Run `soi_list_named_locations`, this will generate a file in which every line is a JSON with a `name` field and `lat`, `lon` coordinates (as EPSG:4326).

By default it will extract the `name` tag which generally corresponds to the local name, but you can add specific locales, for example with `--tags 'name,name:it'` you will get local names and Italian names when available. Duplicates are ignored.

## Index named locations

Once you have a file with the list of locations you need to index it using `soi_index_location_names`. This command requires an output folder for the output, and will rearrange the large location names file into smaller files quicker to retrieve on the fly. In this folder a file called `index_metadata.json` contains the metadata needed by the frontend to use the index.

The default config is fine for most cases, but there are two improvements you may want to look into:

* `--stopwords` allows you to ignore words that are very common in addresses, for example the word for *street* in your language. Using it you can create a more balanced index.

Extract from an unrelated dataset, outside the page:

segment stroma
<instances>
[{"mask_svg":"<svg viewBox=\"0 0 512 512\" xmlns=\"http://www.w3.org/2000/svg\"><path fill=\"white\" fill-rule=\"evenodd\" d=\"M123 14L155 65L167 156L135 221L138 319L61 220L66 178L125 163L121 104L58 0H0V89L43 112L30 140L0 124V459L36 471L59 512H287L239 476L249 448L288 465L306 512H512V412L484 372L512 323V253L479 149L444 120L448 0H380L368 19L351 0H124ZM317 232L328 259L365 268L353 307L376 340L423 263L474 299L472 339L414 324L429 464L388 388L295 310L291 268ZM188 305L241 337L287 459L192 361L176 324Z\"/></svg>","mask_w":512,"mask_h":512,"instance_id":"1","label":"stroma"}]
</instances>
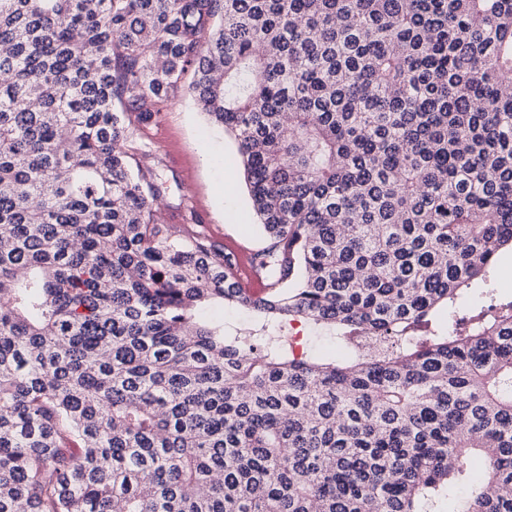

* `--token_length` is the amount of characters to be retrieved before fetching a file. By default 3, if you are processing Chinese or Japanese you should set it to 1 given the different statistical distribution of ideograms.

# Extract road network

Use `soi_extract_road_network` to extract the road network graph into a SQLLite database. Use `--help` for further instructions, it has flags to filter for the walking, bicycle and car network. The `--collapse-distance` flag allows to aggregate nodes that are close together to greatly reduce the complexity of the output.

# Convert road network to geoJSON

The `soi_road_network_to_geojson` command can produce a geoJSON representation of a road network. It will generate a file with the edges and another with only the nodes, for inspection. Notice that unless the area is very small or you used the `--collapse-distance` flag these files are going to be quite large.